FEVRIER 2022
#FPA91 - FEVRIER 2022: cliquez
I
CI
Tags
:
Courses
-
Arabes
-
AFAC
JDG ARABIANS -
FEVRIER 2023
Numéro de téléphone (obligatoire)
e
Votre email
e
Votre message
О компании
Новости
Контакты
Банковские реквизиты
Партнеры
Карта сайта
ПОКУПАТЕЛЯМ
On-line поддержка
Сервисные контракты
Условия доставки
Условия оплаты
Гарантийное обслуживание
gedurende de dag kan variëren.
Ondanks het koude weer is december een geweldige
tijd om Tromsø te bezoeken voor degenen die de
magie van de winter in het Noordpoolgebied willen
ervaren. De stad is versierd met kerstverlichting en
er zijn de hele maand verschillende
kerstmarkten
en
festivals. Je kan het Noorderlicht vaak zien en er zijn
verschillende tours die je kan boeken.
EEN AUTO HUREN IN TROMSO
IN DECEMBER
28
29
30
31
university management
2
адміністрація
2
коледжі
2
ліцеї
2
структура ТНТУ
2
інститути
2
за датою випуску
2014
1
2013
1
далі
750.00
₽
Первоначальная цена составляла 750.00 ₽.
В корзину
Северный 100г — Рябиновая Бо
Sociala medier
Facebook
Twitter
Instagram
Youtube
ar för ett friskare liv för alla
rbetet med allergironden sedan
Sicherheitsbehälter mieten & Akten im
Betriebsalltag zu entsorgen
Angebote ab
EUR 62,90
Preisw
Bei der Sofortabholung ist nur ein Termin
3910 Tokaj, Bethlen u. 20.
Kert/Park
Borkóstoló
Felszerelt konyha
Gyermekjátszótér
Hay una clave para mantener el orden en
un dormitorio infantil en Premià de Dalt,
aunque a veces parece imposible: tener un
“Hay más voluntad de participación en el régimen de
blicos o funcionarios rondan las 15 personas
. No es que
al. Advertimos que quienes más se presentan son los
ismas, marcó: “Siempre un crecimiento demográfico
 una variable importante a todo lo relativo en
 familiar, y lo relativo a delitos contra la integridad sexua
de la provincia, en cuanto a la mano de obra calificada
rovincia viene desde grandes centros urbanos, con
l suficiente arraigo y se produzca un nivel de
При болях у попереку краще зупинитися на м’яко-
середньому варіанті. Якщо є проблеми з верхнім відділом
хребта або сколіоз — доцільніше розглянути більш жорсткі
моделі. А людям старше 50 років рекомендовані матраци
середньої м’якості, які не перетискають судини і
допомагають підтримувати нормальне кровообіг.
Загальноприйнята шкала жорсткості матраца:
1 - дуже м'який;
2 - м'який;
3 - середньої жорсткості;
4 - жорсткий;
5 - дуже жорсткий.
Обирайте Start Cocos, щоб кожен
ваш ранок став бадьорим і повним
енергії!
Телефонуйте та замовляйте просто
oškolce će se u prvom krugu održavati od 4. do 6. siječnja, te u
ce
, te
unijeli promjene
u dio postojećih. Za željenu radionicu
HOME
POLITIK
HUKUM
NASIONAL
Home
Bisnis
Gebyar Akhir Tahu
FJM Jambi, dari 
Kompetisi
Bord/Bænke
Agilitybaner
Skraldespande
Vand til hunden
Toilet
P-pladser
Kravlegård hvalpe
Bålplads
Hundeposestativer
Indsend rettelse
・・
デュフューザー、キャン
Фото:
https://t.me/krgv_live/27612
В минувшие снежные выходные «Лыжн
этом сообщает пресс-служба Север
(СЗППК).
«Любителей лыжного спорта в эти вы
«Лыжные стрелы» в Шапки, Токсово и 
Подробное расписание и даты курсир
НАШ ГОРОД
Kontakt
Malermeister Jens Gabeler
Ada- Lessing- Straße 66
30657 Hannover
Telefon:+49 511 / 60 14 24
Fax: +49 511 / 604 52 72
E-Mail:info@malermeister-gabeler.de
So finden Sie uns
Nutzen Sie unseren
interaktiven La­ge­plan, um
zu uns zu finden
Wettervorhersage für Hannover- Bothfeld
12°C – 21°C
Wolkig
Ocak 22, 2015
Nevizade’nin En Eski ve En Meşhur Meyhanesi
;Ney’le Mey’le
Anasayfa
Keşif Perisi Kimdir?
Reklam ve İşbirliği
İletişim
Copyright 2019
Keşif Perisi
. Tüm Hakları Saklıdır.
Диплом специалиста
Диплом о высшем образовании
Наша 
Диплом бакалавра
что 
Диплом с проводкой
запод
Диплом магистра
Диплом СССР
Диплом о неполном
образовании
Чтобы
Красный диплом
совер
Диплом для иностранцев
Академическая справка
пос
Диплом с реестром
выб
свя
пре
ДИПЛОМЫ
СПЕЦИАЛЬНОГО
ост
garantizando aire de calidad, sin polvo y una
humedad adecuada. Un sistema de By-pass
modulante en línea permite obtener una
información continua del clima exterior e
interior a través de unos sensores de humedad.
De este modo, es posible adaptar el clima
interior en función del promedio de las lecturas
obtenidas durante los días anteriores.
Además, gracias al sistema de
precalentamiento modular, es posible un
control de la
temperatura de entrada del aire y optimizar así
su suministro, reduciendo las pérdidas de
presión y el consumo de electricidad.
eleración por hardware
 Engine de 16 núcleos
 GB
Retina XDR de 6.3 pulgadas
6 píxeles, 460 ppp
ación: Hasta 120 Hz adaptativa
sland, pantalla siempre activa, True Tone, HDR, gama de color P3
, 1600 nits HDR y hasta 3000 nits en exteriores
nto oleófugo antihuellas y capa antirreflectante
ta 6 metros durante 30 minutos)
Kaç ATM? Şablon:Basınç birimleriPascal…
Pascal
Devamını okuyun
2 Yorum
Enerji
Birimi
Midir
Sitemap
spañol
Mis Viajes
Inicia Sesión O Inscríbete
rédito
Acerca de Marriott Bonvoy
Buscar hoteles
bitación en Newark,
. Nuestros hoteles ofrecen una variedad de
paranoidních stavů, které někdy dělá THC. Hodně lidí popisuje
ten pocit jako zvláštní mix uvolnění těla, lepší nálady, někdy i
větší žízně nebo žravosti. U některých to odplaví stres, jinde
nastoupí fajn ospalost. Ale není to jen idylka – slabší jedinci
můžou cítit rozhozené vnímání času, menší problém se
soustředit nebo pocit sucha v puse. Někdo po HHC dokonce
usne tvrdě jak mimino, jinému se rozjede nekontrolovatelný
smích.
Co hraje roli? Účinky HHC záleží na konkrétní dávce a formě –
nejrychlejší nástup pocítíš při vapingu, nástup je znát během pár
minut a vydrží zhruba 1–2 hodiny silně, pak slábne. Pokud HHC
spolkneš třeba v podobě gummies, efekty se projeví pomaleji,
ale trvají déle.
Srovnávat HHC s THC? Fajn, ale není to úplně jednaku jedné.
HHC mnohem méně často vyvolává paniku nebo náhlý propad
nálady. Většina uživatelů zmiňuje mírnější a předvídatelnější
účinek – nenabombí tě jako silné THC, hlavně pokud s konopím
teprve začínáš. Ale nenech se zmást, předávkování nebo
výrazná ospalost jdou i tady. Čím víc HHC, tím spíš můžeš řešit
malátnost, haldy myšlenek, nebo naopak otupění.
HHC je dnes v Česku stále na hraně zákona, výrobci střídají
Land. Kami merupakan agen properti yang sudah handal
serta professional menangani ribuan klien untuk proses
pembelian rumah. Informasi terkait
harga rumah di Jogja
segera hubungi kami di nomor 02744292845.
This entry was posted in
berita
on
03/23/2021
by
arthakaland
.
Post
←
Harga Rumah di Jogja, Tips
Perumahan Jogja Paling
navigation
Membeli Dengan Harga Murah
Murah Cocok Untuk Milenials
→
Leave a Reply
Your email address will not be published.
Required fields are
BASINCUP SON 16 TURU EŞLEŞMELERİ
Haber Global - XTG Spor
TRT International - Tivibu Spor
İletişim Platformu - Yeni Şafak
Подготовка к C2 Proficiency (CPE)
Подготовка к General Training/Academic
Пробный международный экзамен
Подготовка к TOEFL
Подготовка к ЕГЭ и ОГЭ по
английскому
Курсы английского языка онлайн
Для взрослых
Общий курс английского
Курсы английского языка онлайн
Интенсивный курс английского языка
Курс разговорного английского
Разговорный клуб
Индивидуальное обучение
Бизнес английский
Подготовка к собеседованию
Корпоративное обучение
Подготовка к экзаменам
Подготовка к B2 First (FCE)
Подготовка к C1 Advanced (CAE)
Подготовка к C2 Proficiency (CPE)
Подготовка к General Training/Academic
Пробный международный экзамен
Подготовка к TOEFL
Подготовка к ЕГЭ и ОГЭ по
□ □ □ □ □ □ □
(To-do item) A single figure, the number of lines above with the word "není", is the whole answer.

(Your solution) 2